Question

I'm trying to get our CI machine (running Teamcity) to upload and promote Chef cookbooks once it's finished all of the tests, to make it a proper part of our deployment pipeline.

However, the client is not authorized to upload cookbooks, but I can't figure out how to tweak the ACL settings to make it work.

$ sudo bundle exec knife spork upload teamcity --environment production
ERROR: You authenticated successfully to https://api.opscode.com/organizations/<my-org> as ci but you are not authorized for this action 
Response:  missing create permission

I've tried (but failed with the same error):

  1. Giving the ci client read permissions in the Opscode admin.
  2. Using the validator user to upload the cookbooks.
  3. Doing a non-Spork upload (sudo bundle exec knife upload cookbooks/teamcity), but failing with a 403

I've also tried just listing the clients (sudo bundle exec knife client list), but that fails with Response: missing create permission.

The client and validator keys are located in /etc/chef, but I have a Knife config in <repo-path>/.chef/knife.rb (I'm trying to upload from <repo-path>).

I'm guessing there's some kind of permission that I need to set, but after having poked around in both the old and new Opscode Management interface, I'm out of clues.

What gives?

NOTE: We're using the hosted-by-Opscode Enterprise Chef version.

Was it helpful?

Solution

According to the Chef support, the preferred way of doing this is to create a new User and use it to interact with the Chef Server from the CI node:

A User is more properly termed "Any user of the Chef Server API that is not a node running the chef-client program"

If you would like to avoid the above problem of having to assign Admin rights to a client, you can create a new User that will be used for doing uploads from the build server. All Users are allowed to upload cookbooks without needing to be members of the Admins group.

So, to sum things up:

  1. Create a new User in the Opscode Admin
  2. Make the user's key (.pem) available on the CI node.
  3. Ensure that the user from (1) is used in all knife commands (see --user and --key Knife options), e.g. knife upload cookbook <name> --user ci_user --key .chef/ci_user.pem

OTHER TIPS

You cannot use the validator client to upload cookbooks.

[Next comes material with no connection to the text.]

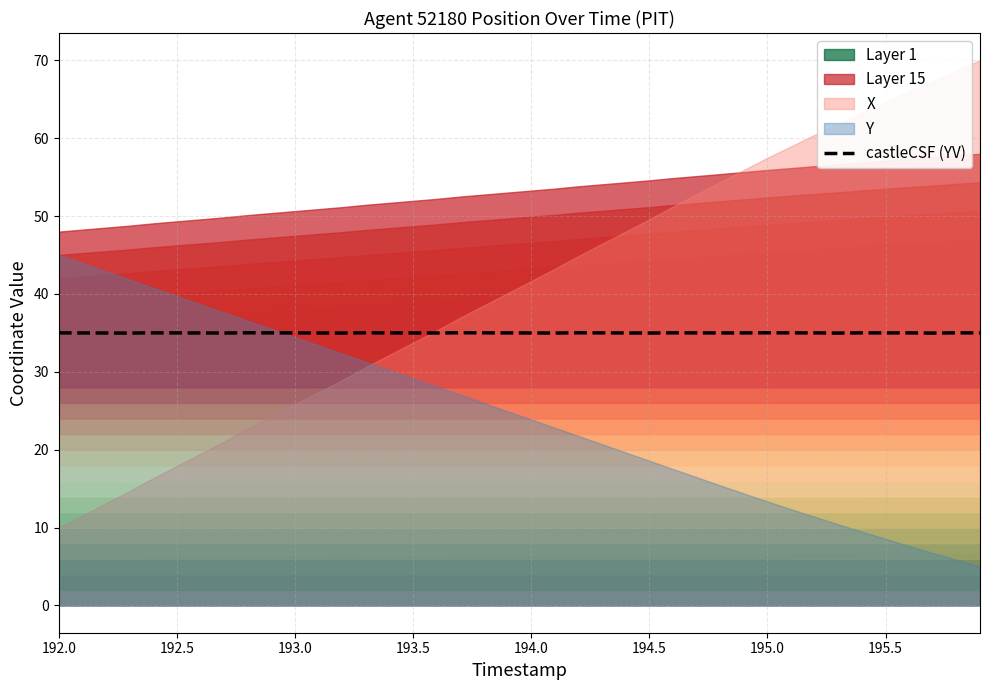

Reading left to right, what are all the values shown in this chart?

35.0	35.0	35.0	35.0	35.0	35.0	35.0	35.0	35.0	35.0	35.0	35.0	35.0	35.0	35.0	35.0	35.0	35.0	35.0	35.0	35.0	35.0	35.0	35.0	35.0	35.0	35.0	35.0	35.0	35.0	35.0	35.0	35.0	35.0	35.0	35.0	35.0	35.0	35.0	35.0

This is a special client that is only able to register new (non-admin) clients.

In order to upload cookbooks, the client used by your CI has to have admin privileges (or need cookbook upload privileges, if there is such in Enterprise Chef).

You can either make the client used by the node an admin, or just create another client and configure this for use with knife (don't point it to /etc/chef/client.pem, but to somewhere else).

Disclaimer: I have only little knowledge about Enterprise Chef, but I guess it doesn't differ in this way.